══ MATERIAL FOR THIS EXERCISE
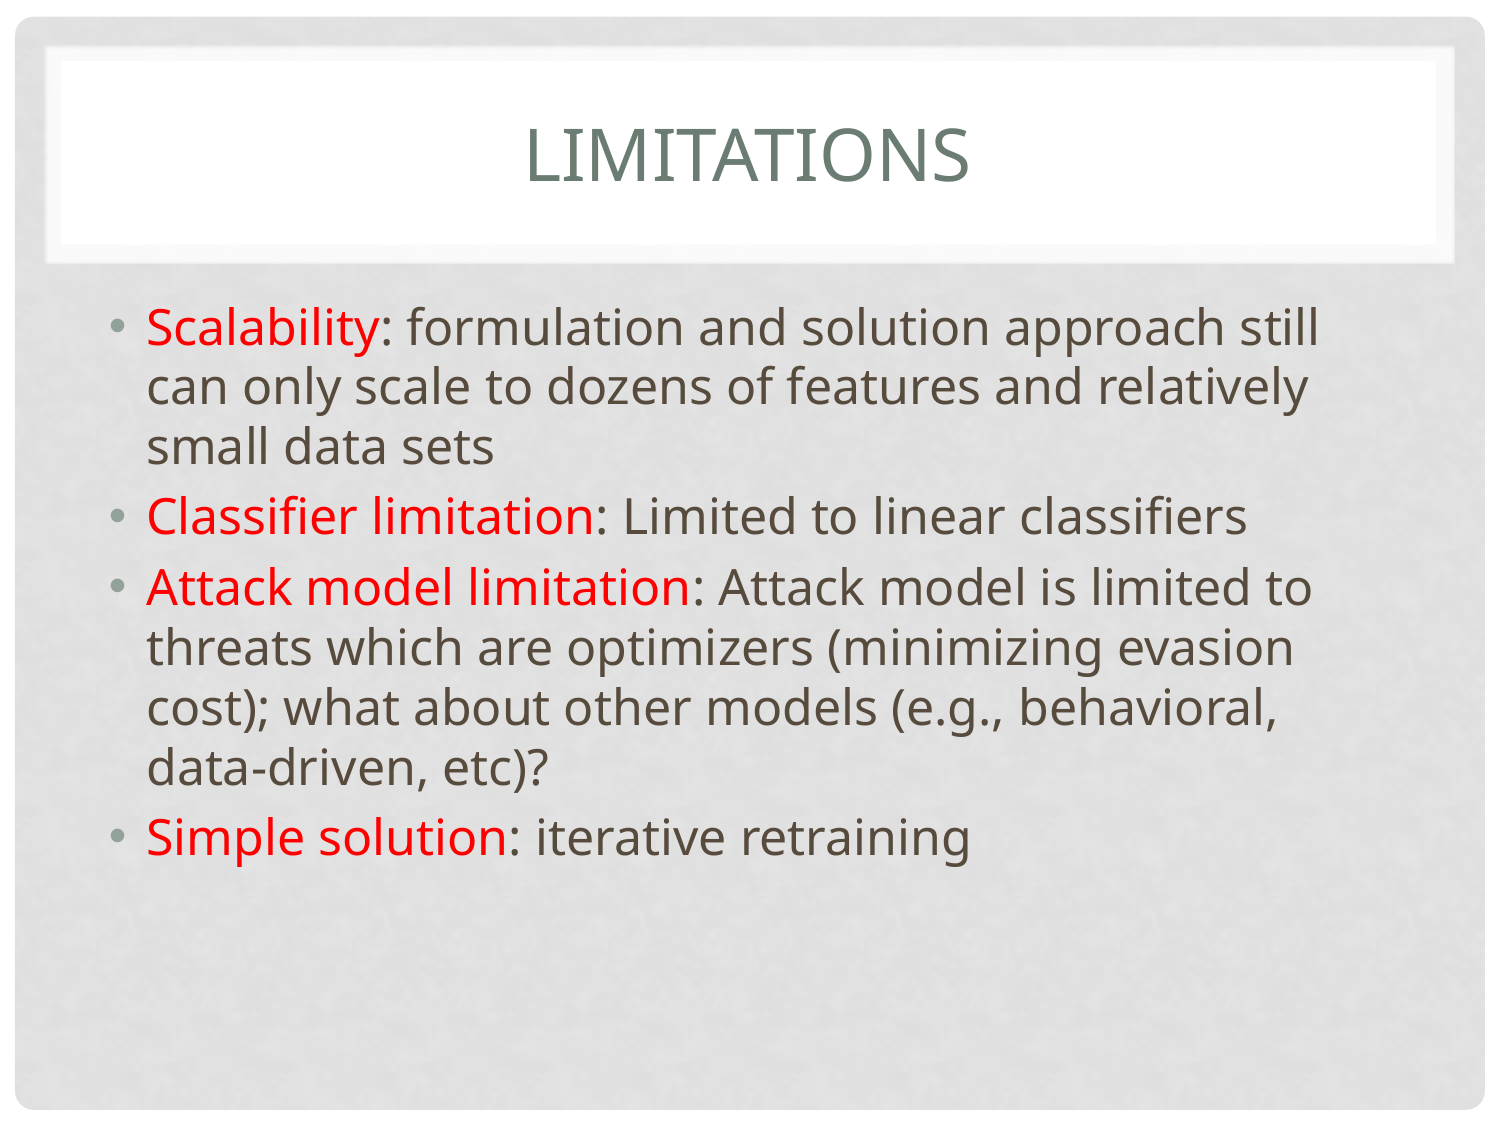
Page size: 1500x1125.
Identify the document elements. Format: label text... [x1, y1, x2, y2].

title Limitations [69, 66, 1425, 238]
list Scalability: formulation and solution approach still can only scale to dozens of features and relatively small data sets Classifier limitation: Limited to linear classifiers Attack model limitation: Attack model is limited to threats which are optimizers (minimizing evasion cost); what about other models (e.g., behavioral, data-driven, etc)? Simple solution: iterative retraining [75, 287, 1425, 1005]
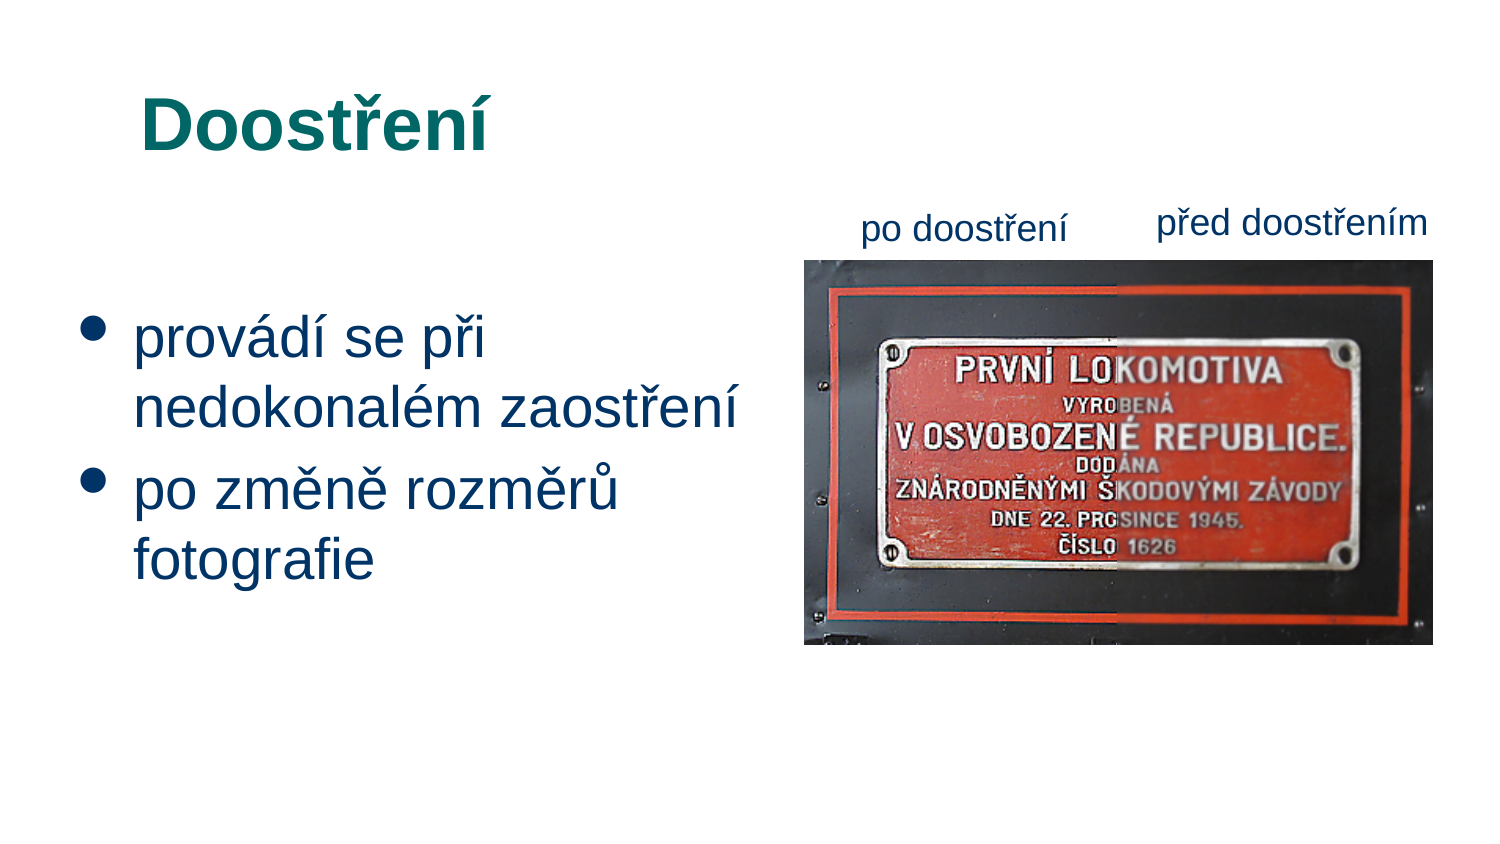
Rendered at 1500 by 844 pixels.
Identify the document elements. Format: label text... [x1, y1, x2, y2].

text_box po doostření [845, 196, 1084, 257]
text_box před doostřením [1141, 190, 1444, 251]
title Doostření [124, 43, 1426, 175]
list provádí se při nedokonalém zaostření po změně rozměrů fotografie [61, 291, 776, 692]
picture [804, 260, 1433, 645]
════
══ MATERIAL FOR THIS EXERCISE
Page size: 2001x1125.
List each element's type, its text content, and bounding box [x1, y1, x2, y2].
════
Within the entries above, report how many lines include "size", and keep the answer to the number.

[SOLUTION FOR THIS EXERCISE] 2